Crédit photo: COP28/Christopher Pike
Le 13 décembre, après deux semaines d’intenses négociations réunissant près de 200 pays et plus de 80 000 inscrits, la COP 28 s’est conclue par l’adoption historique du premier Bilan Mondial (Global Stocktake en anglais). En plus d’avoir acté l’opérationnalisation du Fonds sur les Pertes et Préjudices (en faveur duquel les engagements financiers des États-parties s’élèvent à près de 800 millions de dollars), cette COP a aussi été la première à appeler explicitement à une « transition hors des énergies fossiles » dans son texte final. Sous la présidence des Émirats Arabes Unis, Etat membre de l’Organisation des pays exportateurs de pétrole (OPEP), des préoccupations importantes et légitimes avaient été exprimées quant au risque que les négociations n’aboutissent pas à un résultat suffisamment ambitieux. Bien qu’il s’agisse d’une étape sans précédent vers l’élimination progressive des combustibles fossiles, de nombreux acteurs ont exprimé leur déception face à l’absence d’une déclaration plus explicite considérant le poids du secteur dans la crise climatique actuelle.
Naviguant dans ces eaux complexes, l’océan a su tirer son épingle du jeu avec une reconnaissance sans précédent de sa contribution à la réalisation des objectifs de l’Accord de Paris. Qu’il s’agisse du préambule ou de la section consacrée aux orientations et pistes pour l’avenir, le potentiel d’atténuation et d’adaptation de l’océan a été pleinement reconnu comme faisant partie des solutions pour faire face aux crises du climat et de la biodiversité.
Alors que les gouvernements se sont accordés sur une décision jugée à la fois historique et faible, plongez dans l’analyse des conclusions de la COP 28 de la Plateforme Océan & Climat.

= LISTE =
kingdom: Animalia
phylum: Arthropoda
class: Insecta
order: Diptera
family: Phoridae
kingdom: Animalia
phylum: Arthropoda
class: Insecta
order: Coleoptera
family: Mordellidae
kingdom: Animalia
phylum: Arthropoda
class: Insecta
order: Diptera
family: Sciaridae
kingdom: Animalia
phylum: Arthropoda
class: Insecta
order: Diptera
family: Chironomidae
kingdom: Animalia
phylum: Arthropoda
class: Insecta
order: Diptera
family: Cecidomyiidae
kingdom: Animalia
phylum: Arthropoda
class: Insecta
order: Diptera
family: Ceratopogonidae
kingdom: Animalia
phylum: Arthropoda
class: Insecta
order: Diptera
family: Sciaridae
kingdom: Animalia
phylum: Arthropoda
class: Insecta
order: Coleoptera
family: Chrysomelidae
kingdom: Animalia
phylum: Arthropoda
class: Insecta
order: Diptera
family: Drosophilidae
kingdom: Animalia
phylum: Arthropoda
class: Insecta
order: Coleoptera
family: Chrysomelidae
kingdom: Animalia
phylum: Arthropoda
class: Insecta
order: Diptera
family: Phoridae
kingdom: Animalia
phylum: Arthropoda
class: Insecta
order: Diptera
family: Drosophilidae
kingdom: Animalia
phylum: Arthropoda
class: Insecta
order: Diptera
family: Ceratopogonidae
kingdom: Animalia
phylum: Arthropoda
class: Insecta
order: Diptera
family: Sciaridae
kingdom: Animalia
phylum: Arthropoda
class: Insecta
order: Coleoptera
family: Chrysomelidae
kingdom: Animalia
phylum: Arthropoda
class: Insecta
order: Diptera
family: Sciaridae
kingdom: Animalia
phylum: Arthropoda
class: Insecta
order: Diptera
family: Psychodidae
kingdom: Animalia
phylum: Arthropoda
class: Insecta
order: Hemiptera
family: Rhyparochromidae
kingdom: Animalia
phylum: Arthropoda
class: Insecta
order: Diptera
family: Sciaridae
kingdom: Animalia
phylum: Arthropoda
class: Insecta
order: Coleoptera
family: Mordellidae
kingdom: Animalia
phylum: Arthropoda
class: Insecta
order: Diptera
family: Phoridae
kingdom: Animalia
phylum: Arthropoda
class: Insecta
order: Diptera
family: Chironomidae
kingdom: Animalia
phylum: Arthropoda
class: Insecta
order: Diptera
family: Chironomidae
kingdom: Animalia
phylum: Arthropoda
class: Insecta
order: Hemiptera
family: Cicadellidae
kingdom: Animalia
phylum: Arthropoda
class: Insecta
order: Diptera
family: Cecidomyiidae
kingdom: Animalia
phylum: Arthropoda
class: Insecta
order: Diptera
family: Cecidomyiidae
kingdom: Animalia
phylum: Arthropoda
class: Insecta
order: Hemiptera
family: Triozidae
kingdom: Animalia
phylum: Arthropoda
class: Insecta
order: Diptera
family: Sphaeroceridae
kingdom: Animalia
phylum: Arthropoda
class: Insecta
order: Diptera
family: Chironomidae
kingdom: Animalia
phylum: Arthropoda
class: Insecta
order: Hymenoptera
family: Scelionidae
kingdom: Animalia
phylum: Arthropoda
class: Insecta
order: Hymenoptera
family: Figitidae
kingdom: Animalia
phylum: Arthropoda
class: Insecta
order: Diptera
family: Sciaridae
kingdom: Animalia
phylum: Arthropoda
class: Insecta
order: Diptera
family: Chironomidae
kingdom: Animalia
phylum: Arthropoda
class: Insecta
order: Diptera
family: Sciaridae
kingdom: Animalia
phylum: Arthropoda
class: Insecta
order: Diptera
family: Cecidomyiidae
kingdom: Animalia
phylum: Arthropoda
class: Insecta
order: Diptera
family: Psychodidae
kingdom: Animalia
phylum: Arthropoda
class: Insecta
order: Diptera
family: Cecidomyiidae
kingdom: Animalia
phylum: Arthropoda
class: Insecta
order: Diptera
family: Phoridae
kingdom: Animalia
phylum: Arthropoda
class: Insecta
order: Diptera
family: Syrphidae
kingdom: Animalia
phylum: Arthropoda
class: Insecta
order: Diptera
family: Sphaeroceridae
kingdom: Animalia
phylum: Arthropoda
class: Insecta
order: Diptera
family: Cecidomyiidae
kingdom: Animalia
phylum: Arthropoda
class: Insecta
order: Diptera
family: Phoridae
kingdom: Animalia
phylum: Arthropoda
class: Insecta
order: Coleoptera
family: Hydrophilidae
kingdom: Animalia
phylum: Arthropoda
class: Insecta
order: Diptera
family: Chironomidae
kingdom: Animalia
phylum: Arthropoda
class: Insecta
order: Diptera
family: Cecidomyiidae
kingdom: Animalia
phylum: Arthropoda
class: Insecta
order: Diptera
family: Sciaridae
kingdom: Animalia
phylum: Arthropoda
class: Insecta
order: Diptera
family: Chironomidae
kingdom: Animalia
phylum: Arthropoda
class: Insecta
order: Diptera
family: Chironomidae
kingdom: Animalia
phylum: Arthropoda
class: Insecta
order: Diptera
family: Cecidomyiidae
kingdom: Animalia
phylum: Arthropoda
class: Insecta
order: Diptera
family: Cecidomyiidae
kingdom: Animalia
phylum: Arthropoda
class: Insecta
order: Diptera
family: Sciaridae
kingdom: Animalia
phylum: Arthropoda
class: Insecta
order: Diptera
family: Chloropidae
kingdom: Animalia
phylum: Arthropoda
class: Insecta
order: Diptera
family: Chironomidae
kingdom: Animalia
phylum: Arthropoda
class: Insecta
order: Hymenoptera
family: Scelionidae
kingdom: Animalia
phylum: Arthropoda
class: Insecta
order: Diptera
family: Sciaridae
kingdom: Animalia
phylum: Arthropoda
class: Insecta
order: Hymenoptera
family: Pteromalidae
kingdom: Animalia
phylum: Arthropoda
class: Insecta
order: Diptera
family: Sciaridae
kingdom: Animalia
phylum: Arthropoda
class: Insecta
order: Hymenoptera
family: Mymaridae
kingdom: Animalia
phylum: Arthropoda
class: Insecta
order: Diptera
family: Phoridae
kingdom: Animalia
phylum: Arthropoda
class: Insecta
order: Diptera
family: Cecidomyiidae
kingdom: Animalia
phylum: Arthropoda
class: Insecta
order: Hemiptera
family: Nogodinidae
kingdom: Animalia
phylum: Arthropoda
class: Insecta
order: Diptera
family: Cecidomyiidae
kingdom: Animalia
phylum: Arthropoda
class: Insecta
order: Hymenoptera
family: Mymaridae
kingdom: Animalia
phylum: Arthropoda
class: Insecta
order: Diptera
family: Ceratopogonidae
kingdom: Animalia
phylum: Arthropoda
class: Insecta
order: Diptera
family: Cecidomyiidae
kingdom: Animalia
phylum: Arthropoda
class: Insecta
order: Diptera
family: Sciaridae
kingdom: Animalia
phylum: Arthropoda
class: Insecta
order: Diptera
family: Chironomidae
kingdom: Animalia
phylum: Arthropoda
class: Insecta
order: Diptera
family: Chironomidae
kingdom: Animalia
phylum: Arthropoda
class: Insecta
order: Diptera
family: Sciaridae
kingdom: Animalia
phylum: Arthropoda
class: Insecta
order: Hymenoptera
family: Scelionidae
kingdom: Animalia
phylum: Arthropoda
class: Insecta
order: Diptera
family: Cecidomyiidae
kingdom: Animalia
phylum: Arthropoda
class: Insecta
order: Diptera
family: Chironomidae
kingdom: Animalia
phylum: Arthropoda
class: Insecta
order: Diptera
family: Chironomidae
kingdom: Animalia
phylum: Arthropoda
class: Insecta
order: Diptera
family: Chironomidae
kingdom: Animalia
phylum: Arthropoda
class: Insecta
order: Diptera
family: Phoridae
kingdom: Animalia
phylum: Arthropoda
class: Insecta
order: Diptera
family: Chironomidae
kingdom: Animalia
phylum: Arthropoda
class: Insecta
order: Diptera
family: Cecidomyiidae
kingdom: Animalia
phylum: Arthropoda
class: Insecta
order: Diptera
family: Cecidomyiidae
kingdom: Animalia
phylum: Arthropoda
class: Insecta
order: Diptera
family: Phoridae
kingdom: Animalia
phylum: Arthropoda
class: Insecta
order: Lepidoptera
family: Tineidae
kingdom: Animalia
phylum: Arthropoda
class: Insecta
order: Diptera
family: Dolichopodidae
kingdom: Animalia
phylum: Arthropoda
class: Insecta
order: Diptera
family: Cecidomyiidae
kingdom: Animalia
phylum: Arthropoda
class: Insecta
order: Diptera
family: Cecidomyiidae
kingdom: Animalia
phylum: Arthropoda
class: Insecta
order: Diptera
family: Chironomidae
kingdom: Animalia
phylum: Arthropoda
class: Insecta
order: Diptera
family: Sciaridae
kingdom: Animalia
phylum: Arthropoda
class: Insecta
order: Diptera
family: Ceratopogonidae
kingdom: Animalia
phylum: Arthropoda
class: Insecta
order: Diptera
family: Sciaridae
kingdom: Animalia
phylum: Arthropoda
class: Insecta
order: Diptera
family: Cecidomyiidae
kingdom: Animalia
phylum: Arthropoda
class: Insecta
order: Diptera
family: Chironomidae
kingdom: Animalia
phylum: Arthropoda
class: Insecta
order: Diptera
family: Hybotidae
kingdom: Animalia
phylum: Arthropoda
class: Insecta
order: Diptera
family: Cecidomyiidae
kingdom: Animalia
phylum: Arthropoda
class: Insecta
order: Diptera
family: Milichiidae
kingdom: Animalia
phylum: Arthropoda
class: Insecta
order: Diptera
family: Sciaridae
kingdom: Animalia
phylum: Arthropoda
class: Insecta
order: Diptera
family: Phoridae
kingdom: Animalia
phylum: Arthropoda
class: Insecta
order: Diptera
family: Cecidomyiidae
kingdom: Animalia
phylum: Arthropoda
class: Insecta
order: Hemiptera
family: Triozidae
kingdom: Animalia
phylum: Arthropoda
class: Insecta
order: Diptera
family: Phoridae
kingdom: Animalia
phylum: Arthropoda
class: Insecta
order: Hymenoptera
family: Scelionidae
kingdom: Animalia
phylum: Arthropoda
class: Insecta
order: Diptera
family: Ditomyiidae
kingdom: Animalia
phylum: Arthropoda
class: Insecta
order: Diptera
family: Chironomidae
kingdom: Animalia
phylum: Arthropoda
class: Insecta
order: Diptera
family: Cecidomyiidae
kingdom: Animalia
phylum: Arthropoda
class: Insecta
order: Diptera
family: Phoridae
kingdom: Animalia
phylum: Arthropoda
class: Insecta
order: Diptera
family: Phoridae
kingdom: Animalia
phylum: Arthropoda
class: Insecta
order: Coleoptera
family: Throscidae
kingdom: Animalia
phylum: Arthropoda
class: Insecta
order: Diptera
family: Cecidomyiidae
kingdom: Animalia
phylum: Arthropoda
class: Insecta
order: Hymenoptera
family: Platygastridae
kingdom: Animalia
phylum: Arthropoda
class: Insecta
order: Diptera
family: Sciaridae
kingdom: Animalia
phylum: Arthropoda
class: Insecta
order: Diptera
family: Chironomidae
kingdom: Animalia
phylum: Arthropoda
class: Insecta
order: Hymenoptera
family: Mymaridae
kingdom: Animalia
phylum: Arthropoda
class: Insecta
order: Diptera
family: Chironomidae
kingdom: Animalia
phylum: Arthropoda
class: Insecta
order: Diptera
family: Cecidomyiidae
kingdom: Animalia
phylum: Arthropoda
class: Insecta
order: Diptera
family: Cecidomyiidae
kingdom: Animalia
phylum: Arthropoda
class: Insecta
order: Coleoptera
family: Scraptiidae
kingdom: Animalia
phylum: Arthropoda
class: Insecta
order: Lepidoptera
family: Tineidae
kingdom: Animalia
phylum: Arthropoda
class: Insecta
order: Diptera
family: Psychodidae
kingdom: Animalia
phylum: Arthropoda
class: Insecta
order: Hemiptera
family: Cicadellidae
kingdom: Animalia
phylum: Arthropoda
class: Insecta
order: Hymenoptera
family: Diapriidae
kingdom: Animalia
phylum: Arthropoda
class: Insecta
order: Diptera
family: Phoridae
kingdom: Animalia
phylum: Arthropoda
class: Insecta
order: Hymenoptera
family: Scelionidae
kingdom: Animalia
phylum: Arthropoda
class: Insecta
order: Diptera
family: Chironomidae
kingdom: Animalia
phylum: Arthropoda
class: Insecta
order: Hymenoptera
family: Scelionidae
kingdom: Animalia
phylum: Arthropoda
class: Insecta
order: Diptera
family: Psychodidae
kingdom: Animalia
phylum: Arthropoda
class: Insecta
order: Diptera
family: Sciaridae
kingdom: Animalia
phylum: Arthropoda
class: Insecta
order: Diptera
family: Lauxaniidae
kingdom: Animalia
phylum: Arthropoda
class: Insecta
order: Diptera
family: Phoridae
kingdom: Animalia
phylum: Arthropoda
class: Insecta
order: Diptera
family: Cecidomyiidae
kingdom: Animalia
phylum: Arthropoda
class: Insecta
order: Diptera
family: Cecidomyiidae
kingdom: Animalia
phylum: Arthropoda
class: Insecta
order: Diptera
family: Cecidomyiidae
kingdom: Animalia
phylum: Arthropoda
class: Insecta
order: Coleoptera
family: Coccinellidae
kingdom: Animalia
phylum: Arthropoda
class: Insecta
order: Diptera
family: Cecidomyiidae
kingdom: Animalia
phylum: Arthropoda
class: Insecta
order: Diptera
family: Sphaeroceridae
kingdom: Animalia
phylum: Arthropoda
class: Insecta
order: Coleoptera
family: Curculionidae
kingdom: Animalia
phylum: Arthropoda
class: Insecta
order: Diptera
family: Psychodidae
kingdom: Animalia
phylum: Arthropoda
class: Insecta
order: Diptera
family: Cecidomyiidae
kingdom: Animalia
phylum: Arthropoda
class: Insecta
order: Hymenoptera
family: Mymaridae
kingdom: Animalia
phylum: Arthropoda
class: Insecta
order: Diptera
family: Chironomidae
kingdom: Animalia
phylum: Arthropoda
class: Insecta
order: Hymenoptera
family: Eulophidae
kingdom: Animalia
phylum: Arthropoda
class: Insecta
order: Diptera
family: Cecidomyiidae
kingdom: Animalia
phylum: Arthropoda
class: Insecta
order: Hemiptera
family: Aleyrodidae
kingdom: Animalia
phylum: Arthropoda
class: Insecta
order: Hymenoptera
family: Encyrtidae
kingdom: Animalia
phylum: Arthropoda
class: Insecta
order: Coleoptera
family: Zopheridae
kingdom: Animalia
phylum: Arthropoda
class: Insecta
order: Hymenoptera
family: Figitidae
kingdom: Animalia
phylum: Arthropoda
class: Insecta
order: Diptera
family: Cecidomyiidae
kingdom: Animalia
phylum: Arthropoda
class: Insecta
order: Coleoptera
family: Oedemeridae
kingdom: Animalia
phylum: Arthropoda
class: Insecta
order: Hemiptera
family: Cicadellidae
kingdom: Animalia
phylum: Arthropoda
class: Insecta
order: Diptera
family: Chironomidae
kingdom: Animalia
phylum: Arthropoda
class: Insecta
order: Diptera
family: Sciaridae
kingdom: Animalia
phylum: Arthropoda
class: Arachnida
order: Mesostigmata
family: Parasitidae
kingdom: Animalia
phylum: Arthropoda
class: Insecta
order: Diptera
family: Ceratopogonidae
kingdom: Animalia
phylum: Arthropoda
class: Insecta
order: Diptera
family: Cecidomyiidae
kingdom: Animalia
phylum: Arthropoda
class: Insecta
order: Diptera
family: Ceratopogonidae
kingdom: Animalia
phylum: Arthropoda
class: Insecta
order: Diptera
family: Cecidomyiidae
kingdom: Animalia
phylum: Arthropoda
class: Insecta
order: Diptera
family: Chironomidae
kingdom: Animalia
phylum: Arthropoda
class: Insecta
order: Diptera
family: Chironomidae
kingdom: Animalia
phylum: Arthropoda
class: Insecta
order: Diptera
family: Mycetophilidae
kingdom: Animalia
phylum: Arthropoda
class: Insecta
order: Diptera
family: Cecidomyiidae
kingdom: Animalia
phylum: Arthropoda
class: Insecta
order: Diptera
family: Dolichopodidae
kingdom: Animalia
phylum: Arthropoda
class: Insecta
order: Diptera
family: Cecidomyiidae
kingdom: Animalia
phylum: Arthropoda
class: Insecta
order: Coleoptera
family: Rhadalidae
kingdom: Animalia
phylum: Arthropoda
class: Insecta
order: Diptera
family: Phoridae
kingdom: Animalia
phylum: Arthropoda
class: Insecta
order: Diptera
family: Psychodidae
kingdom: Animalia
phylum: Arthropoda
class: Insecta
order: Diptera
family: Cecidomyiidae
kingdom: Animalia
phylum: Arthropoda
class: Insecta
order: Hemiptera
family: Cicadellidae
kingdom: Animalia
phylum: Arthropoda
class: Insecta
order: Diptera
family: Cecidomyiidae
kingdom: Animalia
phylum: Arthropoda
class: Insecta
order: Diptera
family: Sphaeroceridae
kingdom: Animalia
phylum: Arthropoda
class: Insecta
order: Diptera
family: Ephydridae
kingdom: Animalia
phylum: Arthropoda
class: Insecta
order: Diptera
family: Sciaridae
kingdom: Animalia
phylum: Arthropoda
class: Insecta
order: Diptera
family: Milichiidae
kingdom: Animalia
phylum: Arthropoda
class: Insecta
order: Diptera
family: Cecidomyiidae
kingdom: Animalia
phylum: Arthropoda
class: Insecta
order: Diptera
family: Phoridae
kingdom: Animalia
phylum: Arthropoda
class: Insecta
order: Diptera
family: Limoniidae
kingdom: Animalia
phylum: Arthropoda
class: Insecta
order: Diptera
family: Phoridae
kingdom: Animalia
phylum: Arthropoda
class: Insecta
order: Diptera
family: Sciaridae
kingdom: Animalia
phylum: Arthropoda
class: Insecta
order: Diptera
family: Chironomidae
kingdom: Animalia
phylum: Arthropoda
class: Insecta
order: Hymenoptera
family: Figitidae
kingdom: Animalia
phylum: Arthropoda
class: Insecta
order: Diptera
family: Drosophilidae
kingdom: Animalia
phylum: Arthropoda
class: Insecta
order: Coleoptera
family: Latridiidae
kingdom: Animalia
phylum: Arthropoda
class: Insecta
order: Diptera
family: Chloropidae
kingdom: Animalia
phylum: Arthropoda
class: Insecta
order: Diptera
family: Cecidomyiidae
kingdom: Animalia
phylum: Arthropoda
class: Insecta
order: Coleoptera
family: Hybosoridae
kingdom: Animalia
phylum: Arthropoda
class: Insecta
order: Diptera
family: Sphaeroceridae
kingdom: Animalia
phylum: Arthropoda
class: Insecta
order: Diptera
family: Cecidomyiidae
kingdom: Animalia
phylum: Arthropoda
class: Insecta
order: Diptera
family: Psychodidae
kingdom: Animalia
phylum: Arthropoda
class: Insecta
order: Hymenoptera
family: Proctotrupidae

= CONSIGNE =
Résumez le texte fourni en deux phrases.

= RÉPONSE ATTENDUE =
Le 13 décembre, la COP 28, présidée par les Émirats Arabes Unis, s'est conclue par l'adoption du premier Bilan Mondial, l'opérationnalisation du Fonds sur les Pertes et Préjudices et un premier appel explicite à une « transition hors des énergies fossiles ». Beaucoup ont toutefois regretté l'absence d'une déclaration plus explicite, tandis que l'océan a obtenu une reconnaissance sans précédent de son potentiel d'atténuation et d'adaptation face aux crises du climat et de la biodiversité.